Last modified: 2013-06-05 07:08:55 UTC
After seeing a large number of queries for all records in ipblocks with order ipb_timestamp desc I today added the index ipb_timestamp (ipb_timestamp desc) to all databases on the Wikimedia servers. This changes the query from one using no index and a filesort to get the order to one using the new index. The queries were happening for both 1.4 and pre-1.4 projects. Block::enumBans is the query comment on the 1.4 wikis. Seems likely to be of assistance for other mediawiki users. In addition, the ipblocks in 1.4 showed a FOR UPDATE query which wanted every record in the table. Is it really necessary to get an exclusive read and write lock on the whole table? Maybe do it in ipb_address like '1%' then like '2%' and so on to like '9%' chunks, so most lock checks can continue while some are being updated? Perhaps only after a check without for update shows more than 50 blocks total?
This one matters because stupid crawlers read the edit page and can stress the master. Should ideally ask a slave when loading the edit page, with no lock needed, then check the master only when the edit is being saved. Occasionally this change will let a block last too long (the slave check, if the slave is lagged) or let someone who has just been blocked type in an edit and not save it, but those costs seem reasonable enough to avoid hurting the master.
For Ryo, desired behavior is: When fetching edit page: 1. check memcached to see if the user is shown as blocked. If not blocked, give them the edit page. When saving the edit: 1. Check memcached to see if they are blocked now 2. if not blocked, check a slave to see if they are blocked 3. if still not bloocked, check the master to see if blocked there, and save the edit if not blocked. This way a crawler which loads the edit page will only cause a check of memcached, but we'll stll get accurate block results to prevent the edit from being saved if memcached happens to be out of date becaue of the race condition Tim mentioned. We check the slave before the master because it's much cheaper to check slaves and save the master work - it's easier to add more slave power than master power. Memcached can be loaded from a slave because we won't care if it is a little bit out of date - we'll catch that when the user tries to edit.
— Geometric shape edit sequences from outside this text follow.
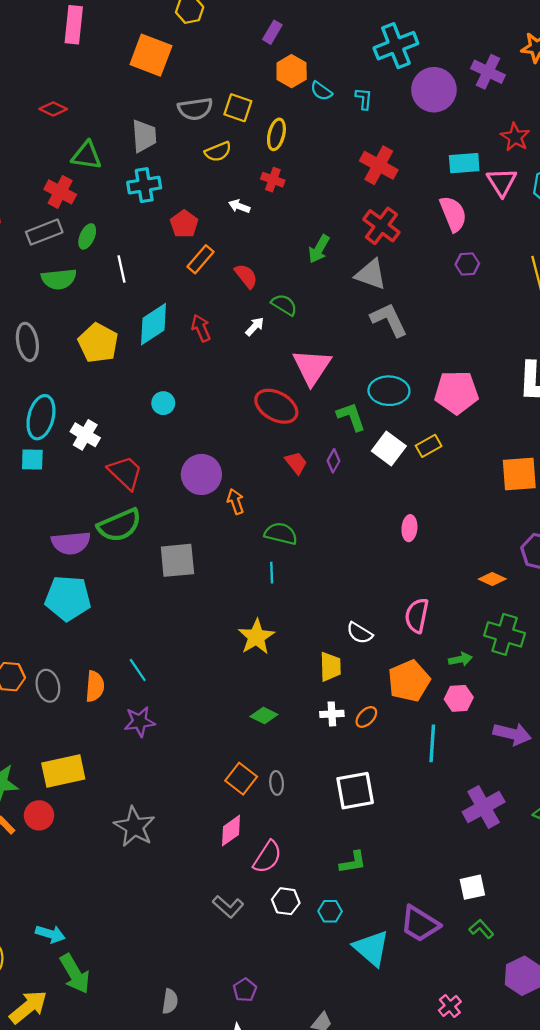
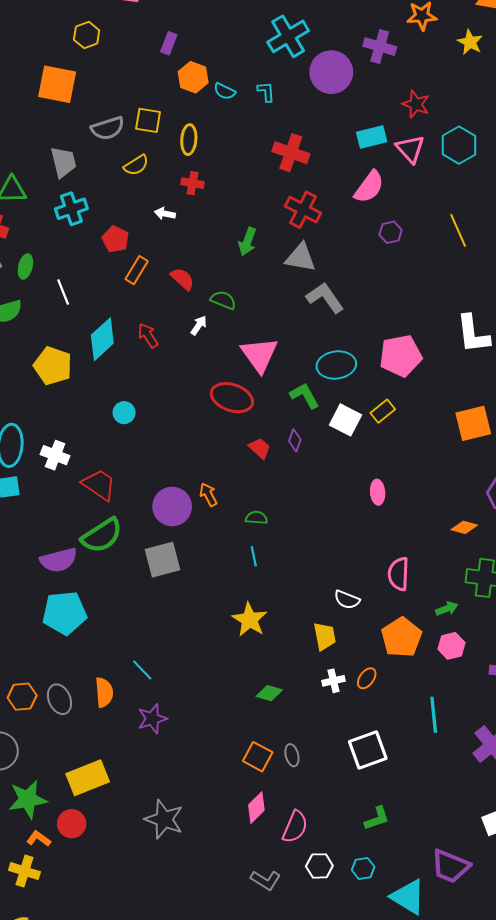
pink semicircle: (453, 214) -> (369, 187), turned 68
purple circle: (201, 474) -> (172, 506), moved
green semicircle: (281, 534) -> (256, 518), size x0.7
cyan line: (432, 743) -> (434, 715), moved

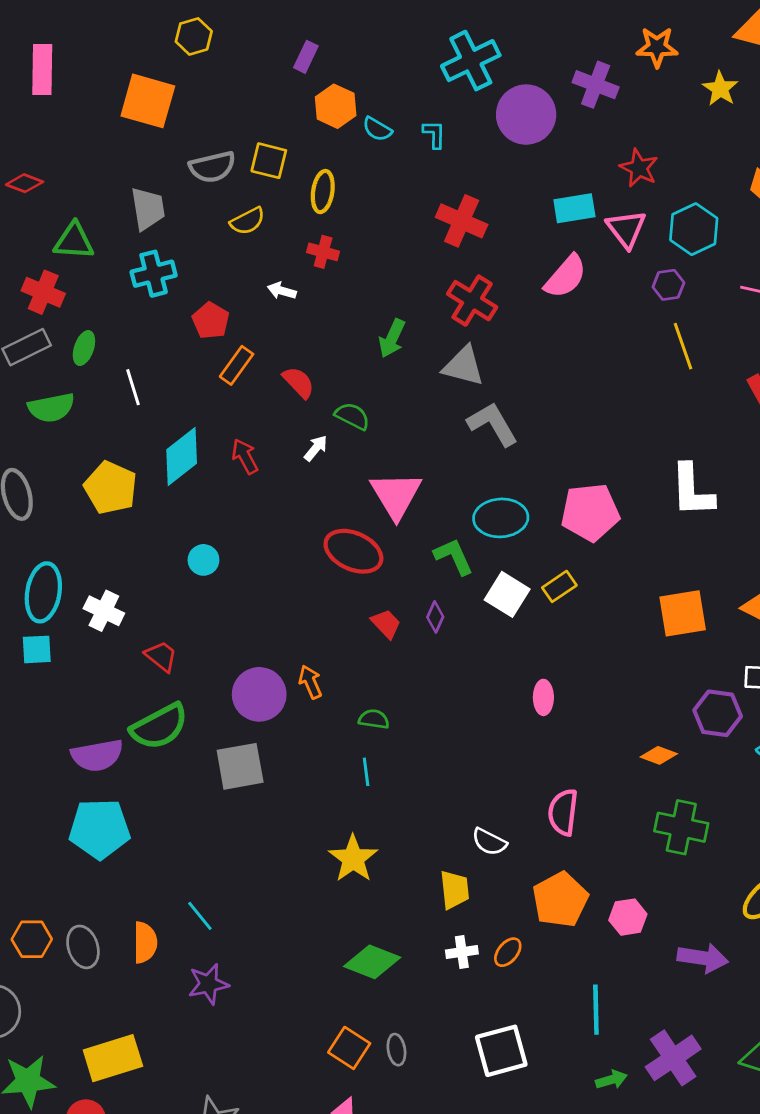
purple hexagon: (391, 232) -> (668, 285), moved
red trapezoid: (99, 485) -> (161, 656), size x0.7
green arrow: (447, 609) -> (611, 1080), moved
green diamond: (269, 693) -> (372, 962), size x1.5

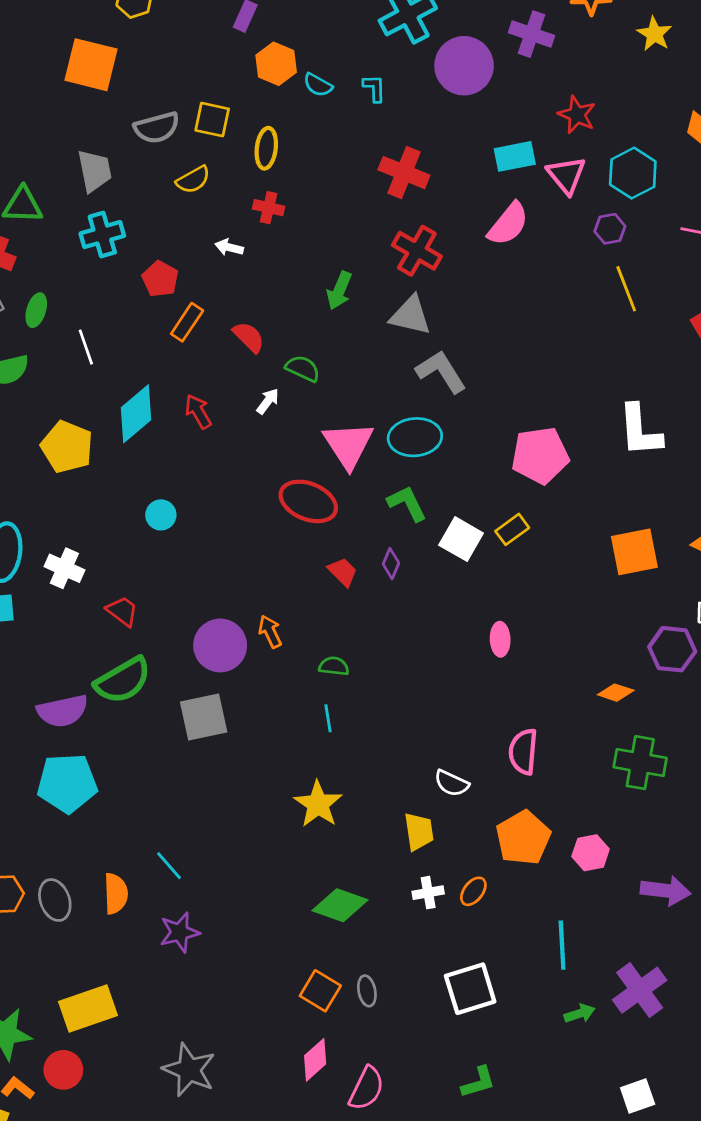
cyan ellipse: (501, 518) -> (415, 437), moved

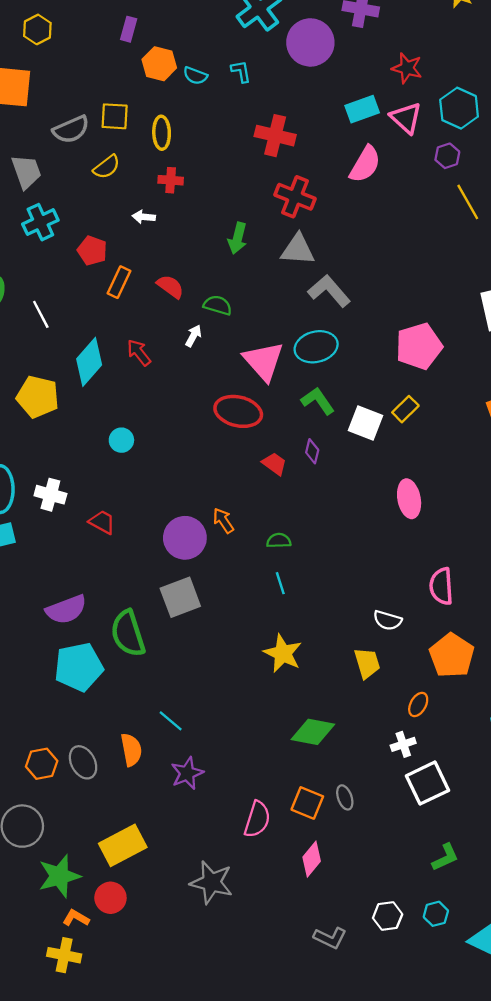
pink ellipse: (500, 639) -> (409, 499), size x1.4
green semicircle: (123, 680) -> (128, 633), moved, turned 111
white cross: (428, 893) -> (403, 744), moved
pink semicircle: (367, 1088) -> (257, 819), moved

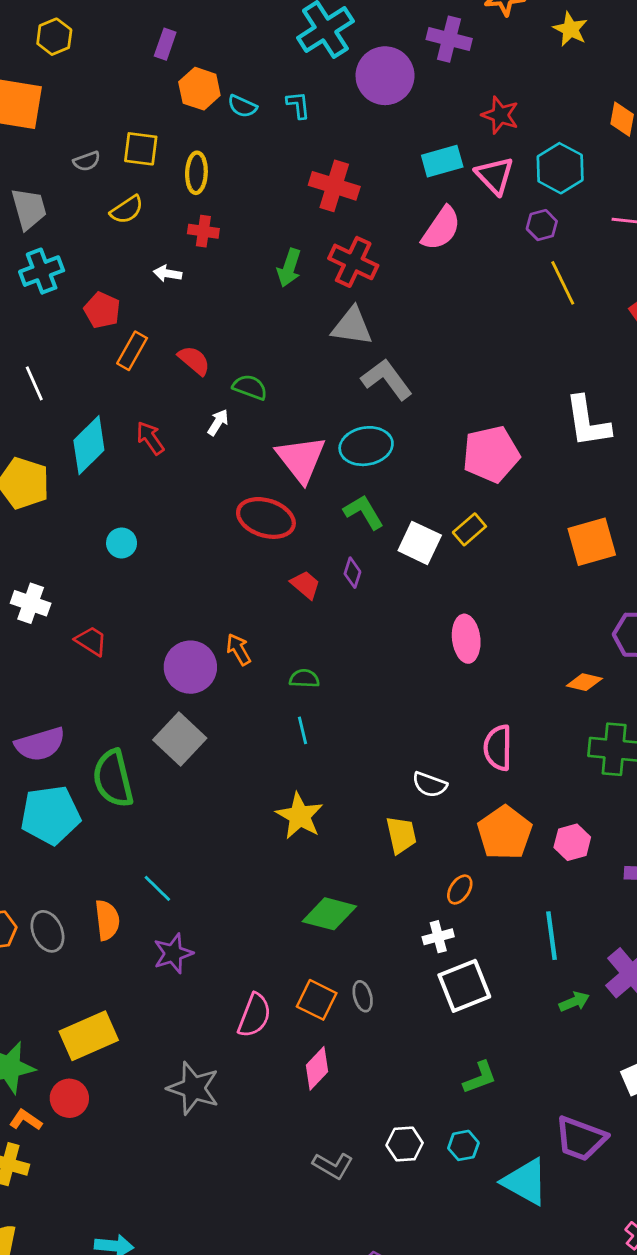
gray semicircle: (71, 129) -> (87, 161), size x0.6
green arrow: (237, 238) -> (289, 268), moved
gray square: (180, 597) -> (180, 739), turned -30

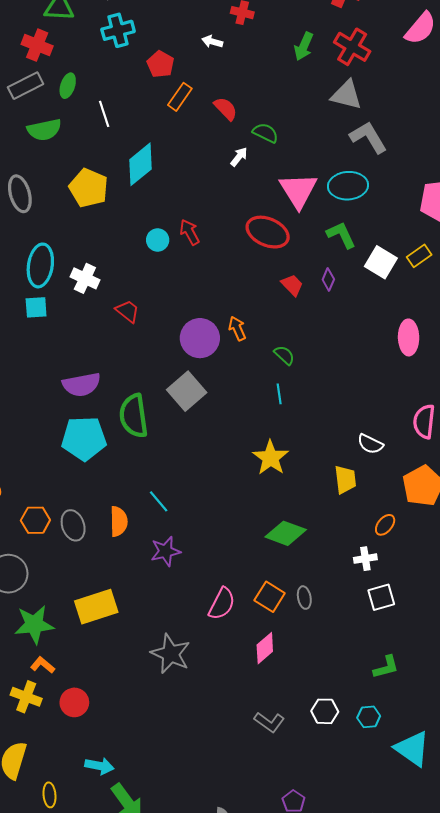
red arrow: (150, 438) -> (190, 232), moved
green semicircle: (304, 679) -> (284, 355), turned 35
white square: (464, 986) -> (381, 597), size x0.7
red circle: (69, 1098) -> (74, 702), moved

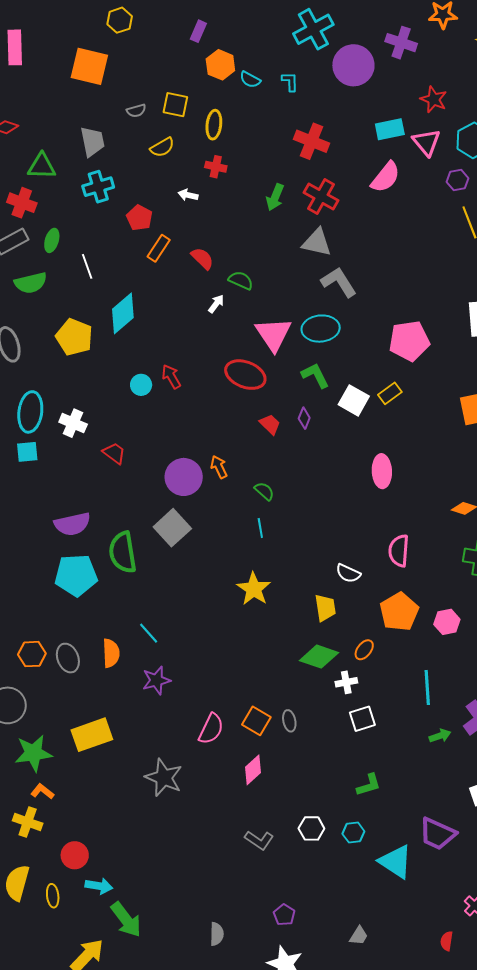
green diamond: (286, 533) -> (319, 657), moved
red circle: (74, 702) -> (75, 855), moved
yellow ellipse: (49, 795) -> (53, 896), moved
After discussion with Tim, here's the behaviour i'll implement: * when editing/previewing a page, check with slave * when saving the page, check with master So no more memcache checking. I'd also suggest getting rid of block checking when simply previewing the page - may be less user-friendly to learn you're blocked only when saving, though.
Created attachment 220 [details] Change block check behaviour Modified BlockCache, EditPage and User. The behaviour is now: * when previewing a page, don't check the blocked status. * when requesting edition page (click on edit link), check blocked status against slave. * when saving the page, check blocked status against first slave, then if not blocked against master. Memcache is not used anymore.
This was added to CVS in February 2005 by 'ryo_saeba', and is in 1.5.
For the record, the relevant performance optimisation was accidentally removed in r24562 (August 2007). Since then, edit page requests have checked blocked status against the master DB, with no memcached. We have indexes now, and the FOR UPDATE clause was removed, so there was no disaster. But it is the third most common master query according to WMF profiling, if you don't count BEGIN.